EXERCISE OBJECTIVE:
Leave the images aside and repeat the whole listing exactly.

DATA FOR PROCESSING:
::::::::::
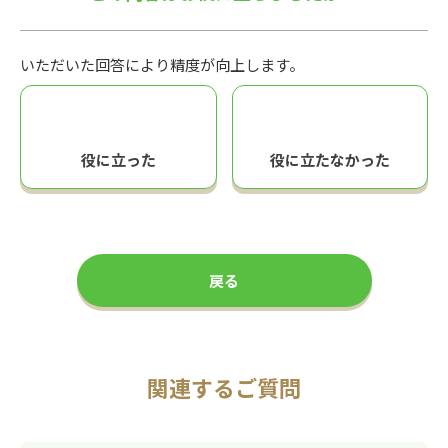
いただいた回答により精度が向上します。
役に立った
役に立たなかった
戻る
関連するご質問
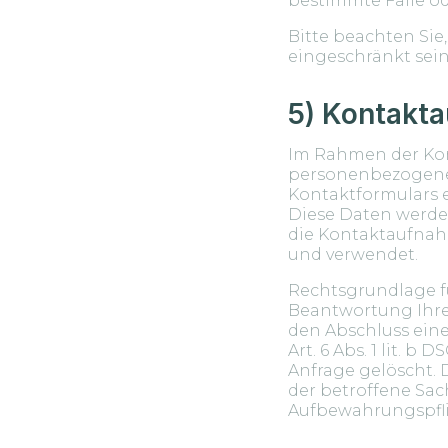
bestimmte Fälle od
Bitte beachten Sie
eingeschränkt sein
5) Kontakt
Im Rahmen der Kon
personenbezogene 
Kontaktformulars e
Diese Daten werde
die Kontaktaufnah
und verwendet.
Rechtsgrundlage fü
Beantwortung Ihres 
den Abschluss eine
Art. 6 Abs. 1 lit.
Anfrage gelöscht. 
der betroffene Sac
Aufbewahrungspfl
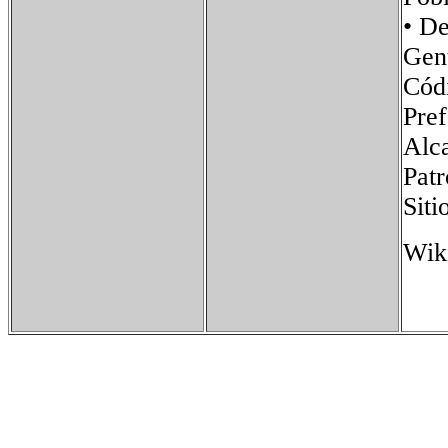
• D
Gen
Cód
Pr
Alc
Pa
Sit
Wik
::::::::::
EXERCISE SOLUTION:
いただいた回答により精度が向上します。
役に立った
役に立たなかった
戻る
関連するご質問
bestimmte Fälle od
Bitte beachten Sie
eingeschränkt sein
5) Kontakt
Im Rahmen der Kon
personenbezogene 
Kontaktformulars e
Diese Daten werde
die Kontaktaufnah
und verwendet.
Rechtsgrundlage fü
Beantwortung Ihres 
den Abschluss eine
Art. 6 Abs. 1 lit.
Anfrage gelöscht. 
der betroffene Sac
Aufbewahrungspfl
• D
Gen
Cód
Pr
Alc
Pa
Sit
Wik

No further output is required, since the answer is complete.